The World Health Organization (WHO) has declared vaccines to be one of the most important public health interventions of the twentieth century, second only to clean water. Yet, we are seeing an increase in preventable infectious disease outbreaks, gaps in long-standing vaccine practices, and a growth in sociodemographic disparities in vaccination rates, particularly among children who live in rural areas or who are uninsured.

How To Turn The Tide

 

Solutions will require a renewed commitment to disease elimination, adequate funding, and enhanced bipartisan cooperation. To succeed, we must strengthen the public health infrastructure, renew confidence in vaccines, and increase access to immunizations. Fortunately, Congress is currently considering strong bipartisan, bicameral legislation that would take important steps forward including dealing with real-world impacts of vaccine hesitancy.

 

Infrastructure

 

The public’s health has suffered due to a lack of adequate resources to promote vaccinations. Public health agencies from the CDC to the state, local, tribal, and territorial levels, lack the necessary infrastructure to guard against disease outbreaks including state-of-the-art case monitoring, and laboratory, communications, and vaccine distribution systems. This need to invest in infrastructure was recognized in both the Senate’s proposed Lower Health Care Costs Act and the House’s proposed Leading Infrastructure for Tomorrow’s America Act (LIFT America Act), which proposes grants to health departments to upgrade laboratory and health information systems.

 

Address Hesitancy

 

In addition, to ensure that members of the public have confidence about the safety and effectiveness of vaccines, members of Congress have proposed the VACCINES Act of 2019, this act would authorize the CDC to: conduct extensive research to study what drives vaccine hesitancy and barriers to immunization; track changes in vaccination confidence, coverage, and refusal rates; predict where vaccines may be underutilized or where misinformation has been directed in a deliberate manner based on these data; and lead people to educational materials online, use media or in-person opportunities to combat misinformation, and increase both public understanding of the benefits of immunization and vaccination rates. The Lower Health Care Costs Act has similar language but does not include surveillance language.

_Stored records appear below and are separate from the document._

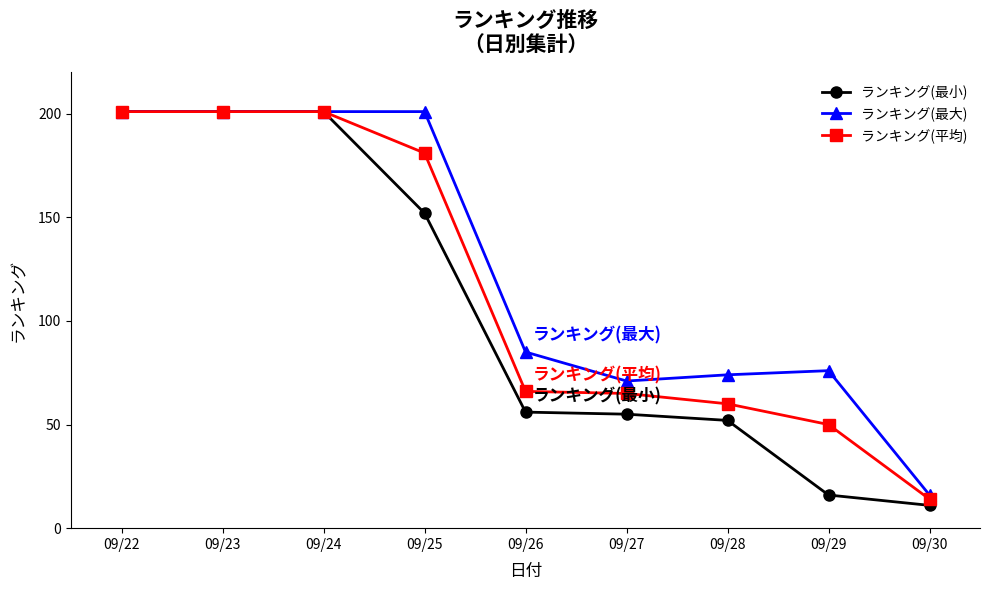

At 09/30, list the series in order from largest to smallest.

ランキング(最大), ランキング(平均), ランキング(最小)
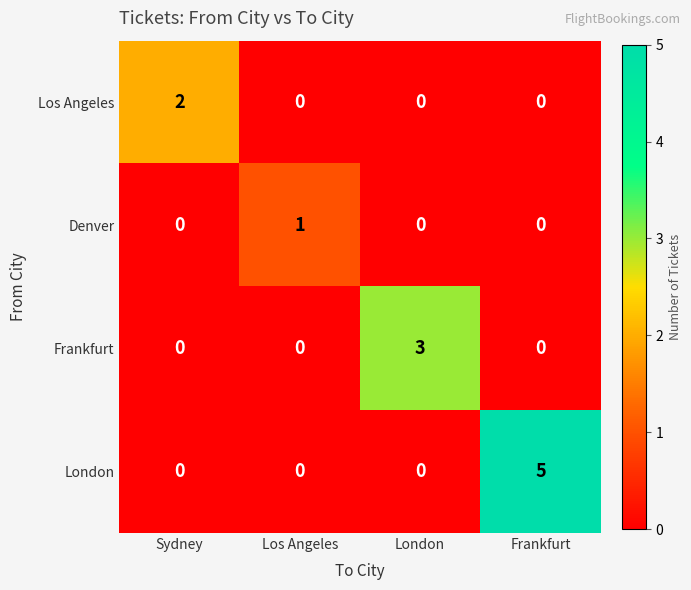

Reading left to right, what are all the values shown in this chart?

Los Angeles: Sydney=2	Los Angeles=0	London=0	Frankfurt=0
Denver: Sydney=0	Los Angeles=1	London=0	Frankfurt=0
Frankfurt: Sydney=0	Los Angeles=0	London=3	Frankfurt=0
London: Sydney=0	Los Angeles=0	London=0	Frankfurt=5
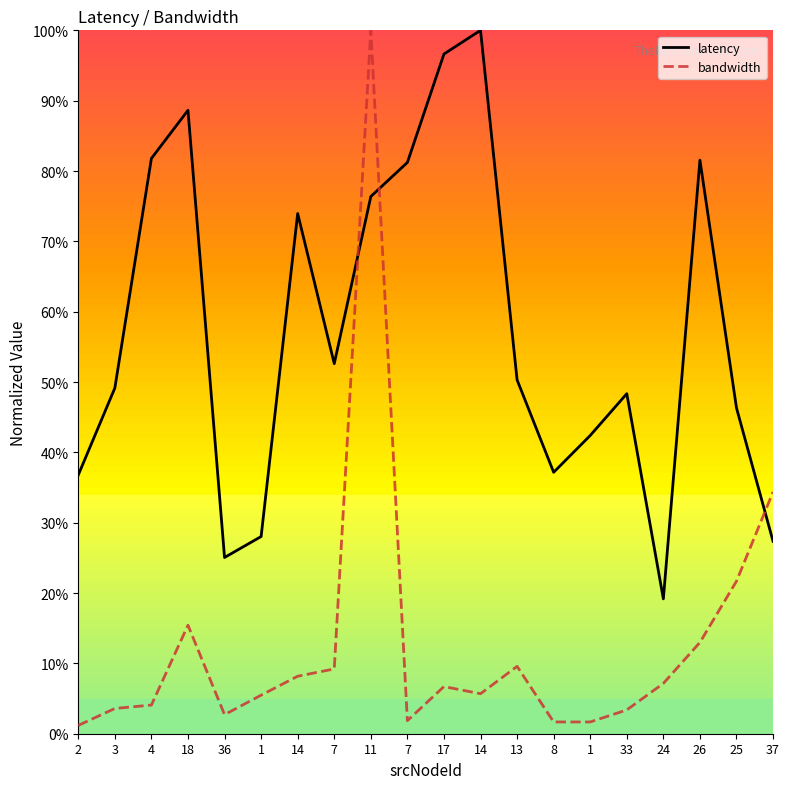

At which category is the sum across all series the highest?

11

Trust for America’s Health and Vaccinate Your Family hope each bill will pass quickly, with sufficient appropriations to ensure the smooth implementation of these critical programs.

 

Access

 

We must also ensure that the public has ready access to vaccines. That starts with comprehensive health insurance—for example, by expanding Medicaid coverage, continuing to guarantee no-cost preventive services, and addressing cost barriers that have long plagued Medicare beneficiaries. With regard to the latter, the Senate is currently considering the Protecting Seniors Through Immunization Act, which would ensure all vaccines are provided without cost sharing. If enacted, the bill would prevent the current situation in which Medicare fully covers only certain vaccines (such as the flu vaccine), while it allows cost sharing for others (such as the shingles vaccine).

 

Special action is needed to overcome the obstacles facing certain populations with less access to core health services such as people with low incomes or those living in rural areas. Historically, people of color have had lower insurance rates and less access to primary health services including vaccines.

 

One key way to overcome these obstacles is to increase funding for the CDC’s immunization program. While infection risks have risen, the CDC’s immunization line item has not. It has been funded at roughly the same level ($610 million) for nearly a decade. In an unpublished report to the US Senate Appropriations Committee, CDC officials estimate that full implementation of the immunization program requires a little more than $1 billion annually.

 

If that sounds like a lot of money, consider this: Vaccines given to children born in the US between 1994 and 2018 will prevent an estimated 419 million illnesses, 26.8 million hospitalizations, 936,000 deaths, and $1.9 trillion in total societal costs. For every dollar we spend on childhood immunization, we save $10.90.

 

No other medical intervention saves as much money.

 

We shouldn’t wait for another deadly outbreak to respond, not when we have effective tools that can save lives.